I want to prove the following statement:
Let $f:F \to G$ be a homomorphism of sheaves. Let $(U_i)_{i \in I}$ be an open coverage of $X$, such that $f|{U_i}: F|U_i \to G|U_i$ is an isomorphism for all $i$. Then $f$ is an isomorphism.
(A homomorphism of sheaves $f: F \to G$ is an indexed family $f = (f_U)_{U \subset X \text{ open}}$, $F(U) \to G(U)$, such that $$ \require{AMScd} \begin{CD} F(U) @>{f_U}>> G(U)\\ @VVV @VVV \\ F(V) @>{f_V}>> G(V) \end{CD} $$ is commutative ($V \subset U$ open). Isomorphism means: $f|_U$ is bijective for all $U$.)
What I tried
I looked at $$ \require{AMScd} \begin{CD} F(U) @>{f_U}>> G(U)\\ @VVV @VVV \\ F(U_i \cap U) @>{}>> G(U_i \cap U) \end{CD} $$ and $$ \require{AMScd} \begin{CD} F(U_i) @>{}>> G(U_i)\\ @VVV @VVV \\ F(U_i \cap U) @>{}>> G(U_i \cap U) \end{CD} $$
I picked $s,\tilde{s} \in F(U)$ with $s \neq \tilde{s}$ and tried to show $f_U(s) \neq f_U(\tilde{s})$ (for injective) by going through the diagrams. However, I failed. Same for surjective. Is this the right way to prove this?
The professor left this in the lecture unproved and I thought it is a good exercise to prove it since I'm not familiar with this yet. Also the professor claims that the statement is not true if $F,G$ are only presheaves. Is that true?
The proof should go like this:
You can test an homomorphism of sheaves to be an isomorphism by looking at the stalks at each point. If $x \in U_i \subset X$ is given, the induced map $F_x \to G_x$ does not depend on whether you derive it from $f$ or from $f_{|U_i}$.
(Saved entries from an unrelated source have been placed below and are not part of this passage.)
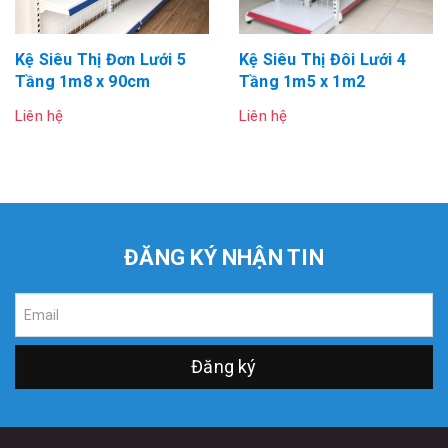
Kệ Siêu Thị Đơn Lưới 5
Kệ Siêu Thị Đôi Lưới 4
Tầng 1m8 x 90cm
Tầng 1m5 x 1m2
Liên hệ
Liên hệ
ĐĂNG KÝ NHẬN TIN
Đăng ký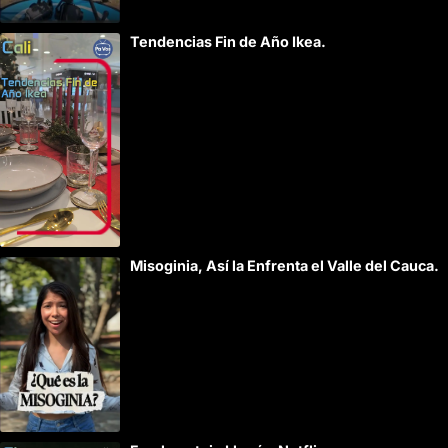
Tendencias Fin de Año Ikea.
Misoginia, Así la Enfrenta el Valle del Cauca.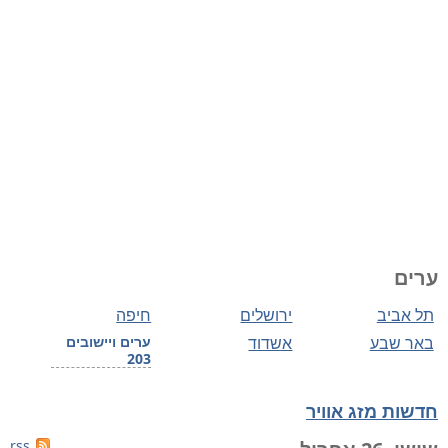
ערים
תל אביב
ירושלים
חיפה
באר שבע
אשדוד
ערים ויישובים
203
חדשות מזג אוויר
rss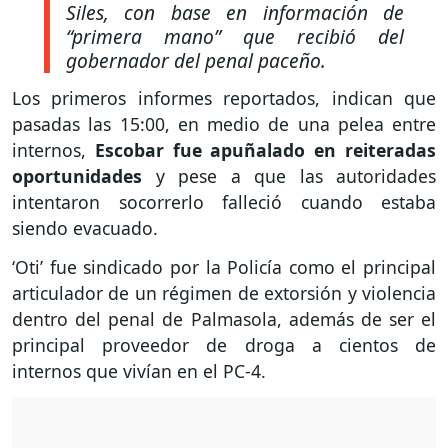
Siles, con base en información de
“primera mano” que recibió del
gobernador del penal paceño.
Los primeros informes reportados, indican que
pasadas las 15:00, en medio de una pelea entre
internos,
Escobar fue apuñalado en reiteradas
oportunidades
y pese a que las autoridades
intentaron socorrerlo falleció cuando estaba
siendo evacuado.
‘Oti’ fue sindicado por la Policía como el principal
articulador de un régimen de extorsión y violencia
dentro del penal de Palmasola, además de ser el
principal proveedor de droga a cientos de
internos que vivían en el PC-4.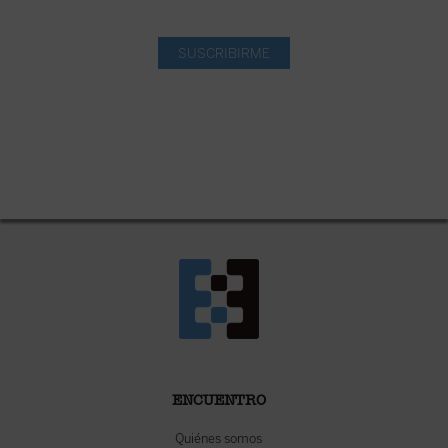
SUSCRIBIRME
ENCUENTRO
Quiénes somos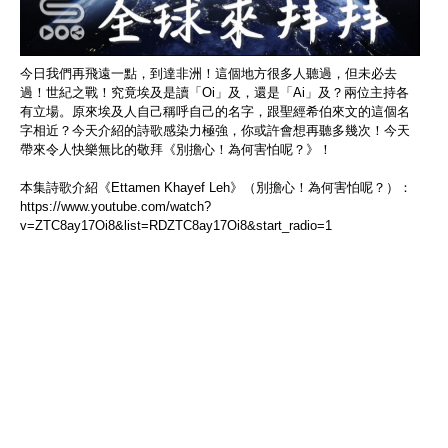
今日我們再飛遠一點，到達非洲！這個地方很多人聽過，但未必去
過！世紀之戰！究竟埃及是讀「Oi」及，還是「Ai」及？兩位主持各
有立場。原來埃及人自己稱呼自己的名字，跟聖經希伯來文的這個名
字相近？今天介紹的詩歌感染力極強，你或許會想再聽多幾次！今天
帶來令人快樂無比的敬拜《別擔心！為何害怕呢？》！
本集詩歌介紹《Ettamen Khayef Leh》（別擔心！為何害怕呢？）：
https://www.youtube.com/watch?
v=ZTC8ay17Oi8&list=RDZTC8ay17Oi8&start_radio=1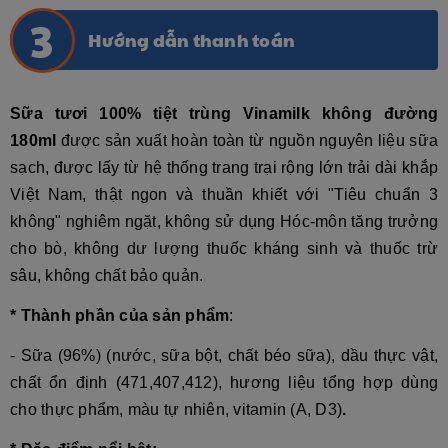
Hướng dẫn thanh toán
Sữa tươi 100% tiệt trùng Vinamilk không đường
180ml
được sản xuất hoàn toàn từ nguồn nguyên liệu sữa
sạch, được lấy từ hệ thống trang trại rộng lớn trải dài khắp
Việt Nam, thật ngon và thuần khiết với "Tiêu chuẩn 3
không" nghiêm ngặt, không sử dụng Hóc-môn tăng trưởng
cho bò, không dư lượng thuốc kháng sinh và thuốc trừ
sâu, không chất bảo quản.
* Thành phần của sản phẩm
:
- Sữa (96%) (nước, sữa bột, chất béo sữa), dầu thực vật,
chất ổn định (471,407,412), hương liệu tổng hợp dùng
cho thực phẩm, màu tự nhiên, vitamin (A, D3)
.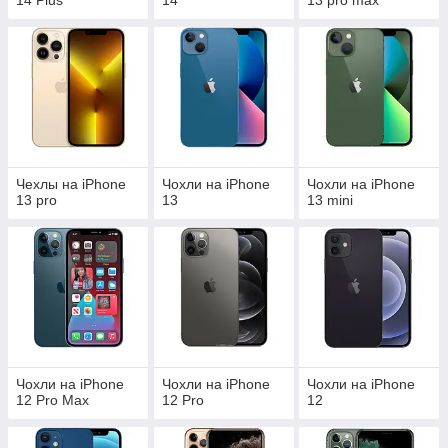
14 Plus
14
13 pro max
Чехлы на iPhone
Чохли на iPhone
Чохли на iPhone
13 pro
13
13 mini
Чохли на iPhone
Чохли на iPhone
Чохли на iPhone
12 Pro Max
12 Pro
12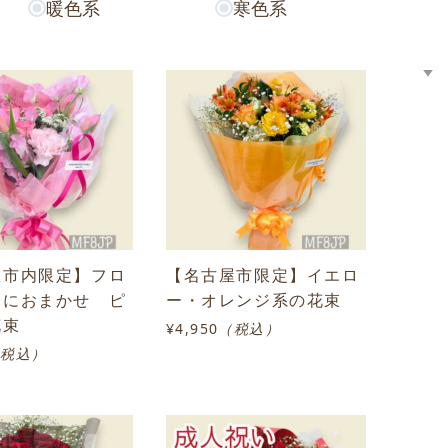
暖色系
寒色系
屋市内限定】フロ
【名古屋市限定】イエロ
トにおまかせ ピ
ー・オレンジ系の花束
花束
¥4,950
（税込）
（税込）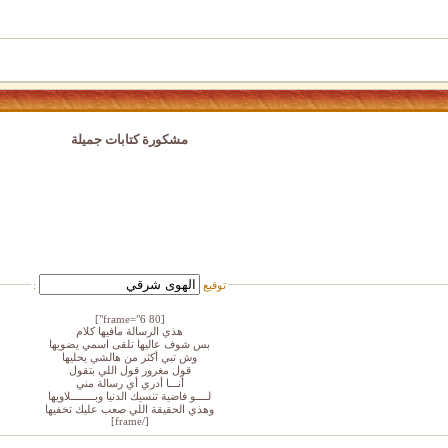
مشكورة كتابات جميلة
توقيع
:
[frame="6 80"]
هذي الرسالة مافيها كلام
بس شوف عاليها تلقى اسمي يضويها
وش تبي أكثر من هالشي يحليها
قول مغرور قول اللي بتقول
أنـــا أدري أي رسالة مني
لــــو فاضية تنسيك الدنيا وبــــــــلاويها
وهذي الحقيقة اللي صعب عليك تخفيها
[/frame]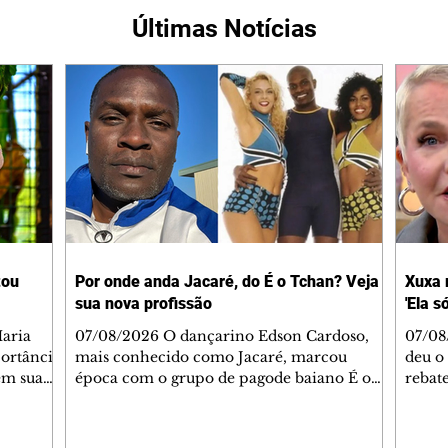
Últimas Notícias
tou
Por onde anda Jacaré, do É o Tchan? Veja
Xuxa 
sua nova profissão
'Ela s
07/08/2026 O dançarino Edson Cardoso,
07/08
portância
mais conhecido como Jacaré, marcou
deu o 
em sua
época com o grupo de pagode baiano É o
rebate
bo em
Tchan, que dominou as paradas de sucesso
58, s
 período
do Brasil durante os anos 90. Mais de 20
Rainh
omeçou o
anos depois, ele vive uma nova fase após
mensa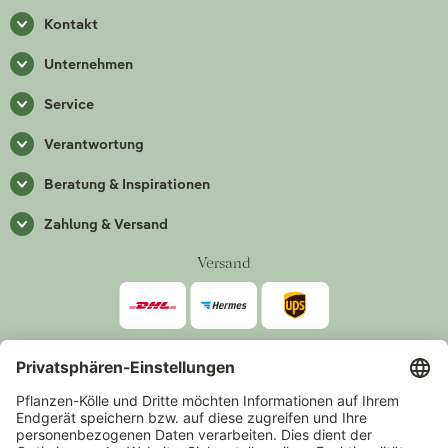
Kontakt
Unternehmen
Service
Verantwortung
Beratung & Inspirationen
Zahlung & Versand
Versand
Zahlarten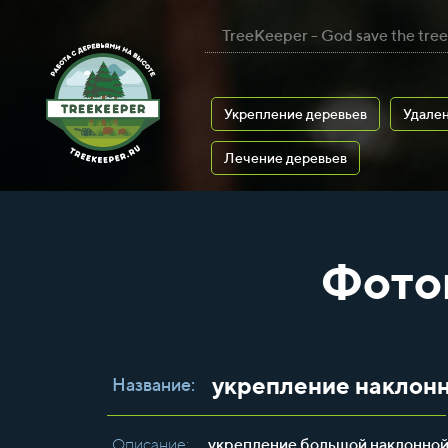
TreeKeeper - God save the tree
Укрепление деревьев
Удален
Лечение деревьев
Фото
укрепление наклонн
Название:
Описание:
укрепление большой наклонной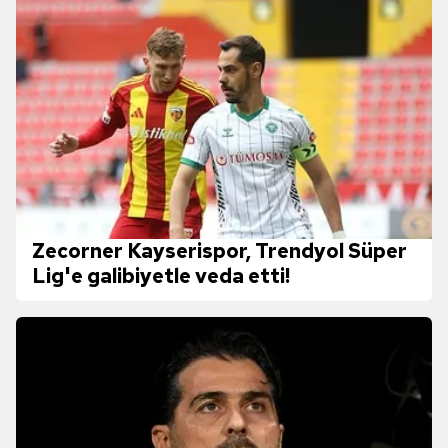
Zecorner Kayserispor, Trendyol Süper
Lig'e galibiyetle veda etti!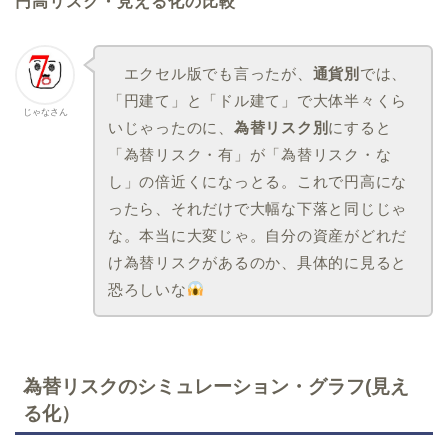
円高リスク・見える化の比較
エクセル版でも言ったが、
通貨別
では、
「円建て」と「ドル建て」で大体半々くら
じゃなさん
いじゃったのに、
為替リスク別
にすると
「為替リスク・有」が「為替リスク・な
し」の倍近くになっとる。これで円高にな
ったら、それだけで大幅な下落と同じじゃ
な。本当に大変じゃ。自分の資産がどれだ
け為替リスクがあるのか、具体的に見ると
恐ろしいな
為替リスクのシミュレーション・グラフ(見え
る化）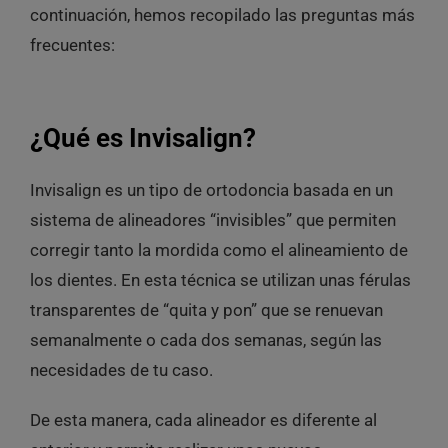
continuación, hemos recopilado las preguntas más
frecuentes:
¿Qué es Invisalign?
Invisalign es un tipo de ortodoncia basada en un
sistema de alineadores “invisibles” que permiten
corregir tanto la mordida como el alineamiento de
los dientes. En esta técnica se utilizan unas férulas
transparentes de “quita y pon” que se renuevan
semanalmente o cada dos semanas, según las
necesidades de tu caso.
De esta manera, cada alineador es diferente al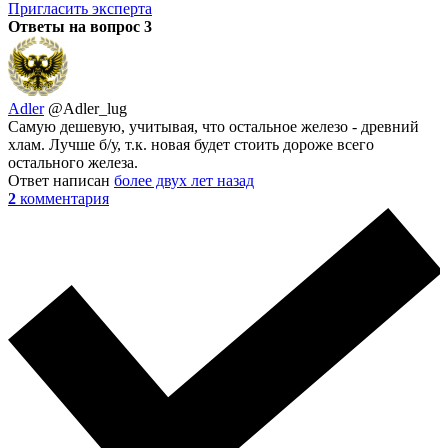
Пригласить эксперта
Ответы на вопрос
3
Adler
@Adler_lug
Самую дешевую, учитывая, что остальное железо - древний
хлам. Лучше б/у, т.к. новая будет стоить дороже всего
остального железа.
Ответ написан
более двух лет назад
2
комментария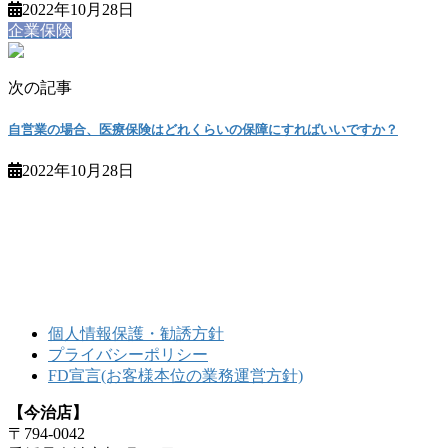
2022年10月28日
企業保険
次の記事
自営業の場合、医療保険はどれくらいの保障にすればいいですか？
2022年10月28日
個人情報保護・勧誘方針
プライバシーポリシー
FD宣言(お客様本位の業務運営方針)
【今治店】
〒794-0042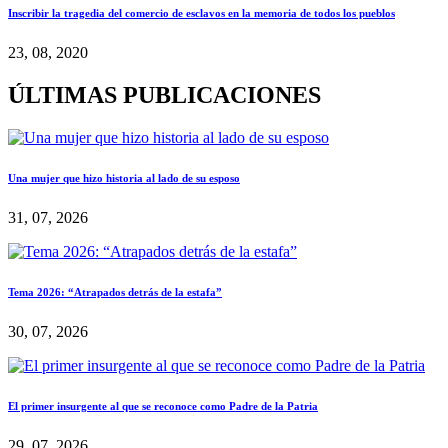
Inscribir la tragedia del comercio de esclavos en la memoria de todos los pueblos
23, 08, 2020
ÚLTIMAS PUBLICACIONES
Una mujer que hizo historia al lado de su esposo
31, 07, 2026
Tema 2026: “Atrapados detrás de la estafa”
30, 07, 2026
El primer insurgente al que se reconoce como Padre de la Patria
29, 07, 2026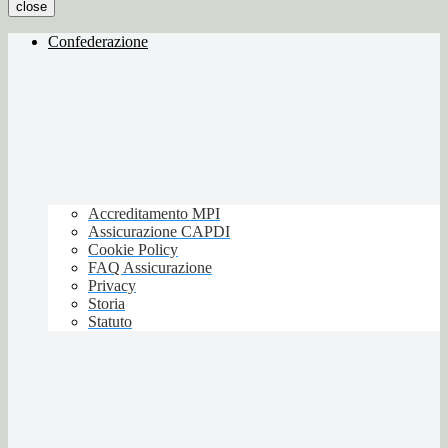
close
Confederazione
Accreditamento MPI
Assicurazione CAPDI
Cookie Policy
FAQ Assicurazione
Privacy
Storia
Statuto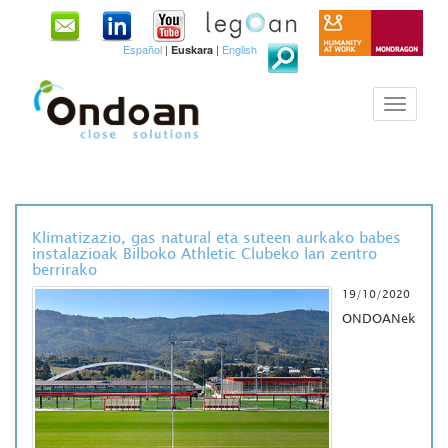
Español
|
|
English
Euskara
Klimatizazio, gas natural eta suteen aurkako babes
instalazioak Bilboko Athletic Clubeko lan zentro
berrirako
19/10/2020
ONDOANek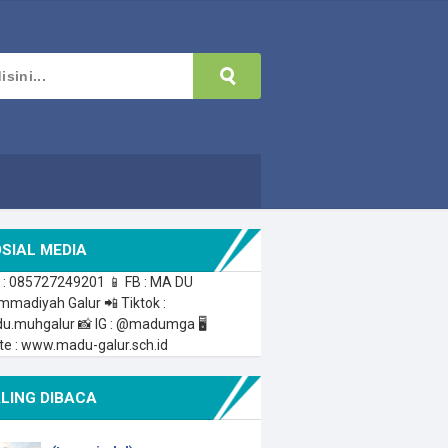
SIAL MEDIA
 : 085727249201 📱 FB : MA DU
madiyah Galur 📲 Tiktok :
.muhgalur 📸 IG : @madumga 🖥
te : www.madu-galur.sch.id
LING DIBACA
Here is a counterexample for the presheaf-case: Take $X$ to be the union of two discrete points and $F$ to be the constant presheaf $\mathbb Z$ on $X$. Let $G$ be the associated sheaf. The natural map $F \to G$ is not an isomorphism of presheaves but an isomorphism on both points.